Politico’s evening newsletter, written by Sam Stein, formerly of the Huffington Post, laments that Biden is off to a slow start.

. . . just nine Biden cabinet nominees have been confirmed so far (two today!), compared to 14 for Donald Trump at the same point in his presidency and 15 for Barack Obama.

Biden compares poorly by other measures, too. Obama had signed a signature bill into law (the Lilly Ledbetter Act) before February; Biden signed one too, of slightly lesser reach: a waiver to allow his Pentagon chief to serve. Obama’s stimulus package was passed on Feb. 17; Biden’s Covid relief bill is on track to reach his desk by March 14. Obama delivered a speech before a joint session of Congress on Feb. 24; Biden is unlikely to deliver one until March. Even Biden’s address before the Munich Security Conference came later than his first Obama era one — Feb. 7 back then, Feb. 19 this year.

My first thought was, “duh, impeachment,” and Stein mentions it a few paragraphs down — but that wasn’t as time-consuming as one might think. The House passed the article before Biden was sworn in, and the Senate trial only took four days, from February 9 to 13.

If members of Congress are grumbling about Biden’s pace, maybe they should look in the mirror. The House has only had eleven days of votes since Biden’s inauguration, and the Senate had its “district work period” last week.

But it’s probably fair to ask whether the Biden administration really needed to come roaring out of the gate, signing a lot of rapidly passed legislation. The single biggest problem facing the country is the pandemic and vaccinations are the solution, so the single most pressing order of business is increasing the rate of vaccinations coast to coast. The rate has generally improved, in fits and starts, despite some bad winter weather disrupting shipments and cancelling appointments (see Monday’s second item). Passing all the big-spending bills in the world won’t do Americans nearly as much as good as getting a complete vaccination into the arm of everyone who wants one.

And the other point is, I suspect the perceived slow pace of a Joe Biden presidency was part of his appeal.
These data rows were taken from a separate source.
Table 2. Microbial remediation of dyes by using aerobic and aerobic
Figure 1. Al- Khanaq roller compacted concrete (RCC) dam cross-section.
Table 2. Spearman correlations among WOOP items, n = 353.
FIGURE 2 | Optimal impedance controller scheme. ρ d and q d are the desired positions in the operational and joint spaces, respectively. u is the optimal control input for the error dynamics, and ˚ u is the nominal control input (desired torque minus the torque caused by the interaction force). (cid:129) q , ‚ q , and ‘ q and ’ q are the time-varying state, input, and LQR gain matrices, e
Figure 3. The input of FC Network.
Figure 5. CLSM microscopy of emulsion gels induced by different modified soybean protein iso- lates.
His debate answers are meandering, he barely campaigned in person once the pandemic hit . . . this is a deliberately low-energy president. Progressives and media shouldn’t expect him to be Barack Obama 2.0.
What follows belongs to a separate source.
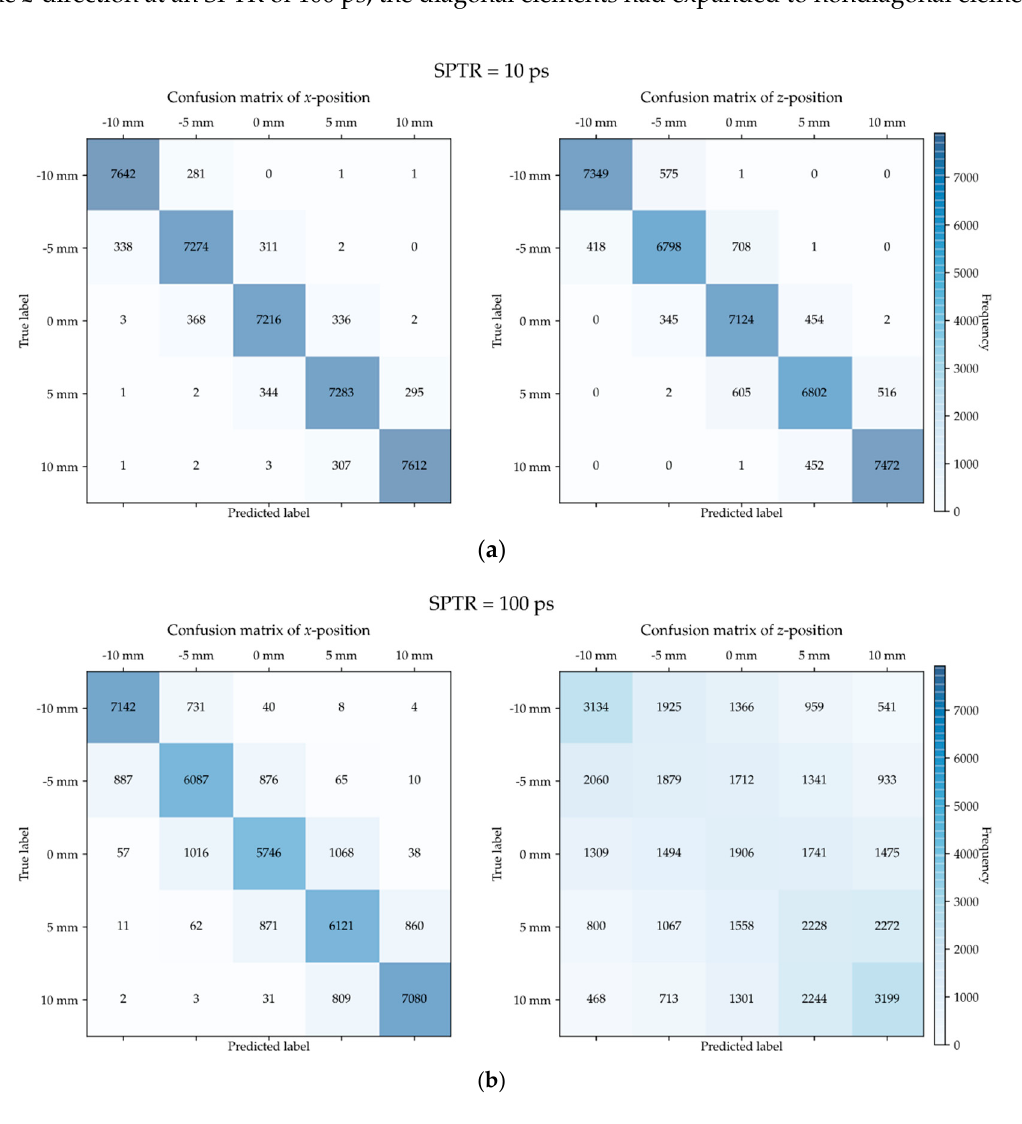
Figure 5. Confusion matrix in the x - and z -directions at an SPTR of ( a ) 10 ps, and ( b ) 100 ps, respectively. Results in the y -direction were omitted because these were almost same as those in the x -direction. Readout pitch was fixed at 3 mm. As the number of events in the test dataset was 39,625, the maximum number of events in diagonal elements is considered to be 7925.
Imagine Starting Kindergarten in February

Schools in my neck of the woods are taking those first tentative steps toward reopening:

Masked and socially distanced, pre-K and kindergarten students in Fairfax County were set to begin in-class learning on Tuesday for a first day of school unlike any other.

Fairfax County opted to open back up for its youngest students earlier than most elementary, middle and high school students. More groups of special education students were also set to return Tuesday.

“These kids have never been in school before,” Principal Lauren Badini said. “Having them come in first and giving them the opportunity to feel comfortable then phasing in the next group is part of that measured, strategic plan.”

The classrooms are set to run under a concurrent model: Twelve students will come on Tuesday and Wednesday while another dozen watch from home, then the groups switch for the other two days.

ADDENDUM: In the best news for the Johnson brothers since they hired Robert Saleh, the FDA says the Johnson & Johnson vaccine works well:

The vaccine had a 72 percent overall efficacy rate in the United States and 64 percent in South Africa, where a highly contagious variant emerged in the fall and is now driving most cases . . . the vaccine also showed 86 percent efficacy against severe forms of Covid-19 in the United States, and 82 percent against severe disease in South Africa. That means that a vaccinated person has a far lower risk of being hospitalized or dying from Covid-19.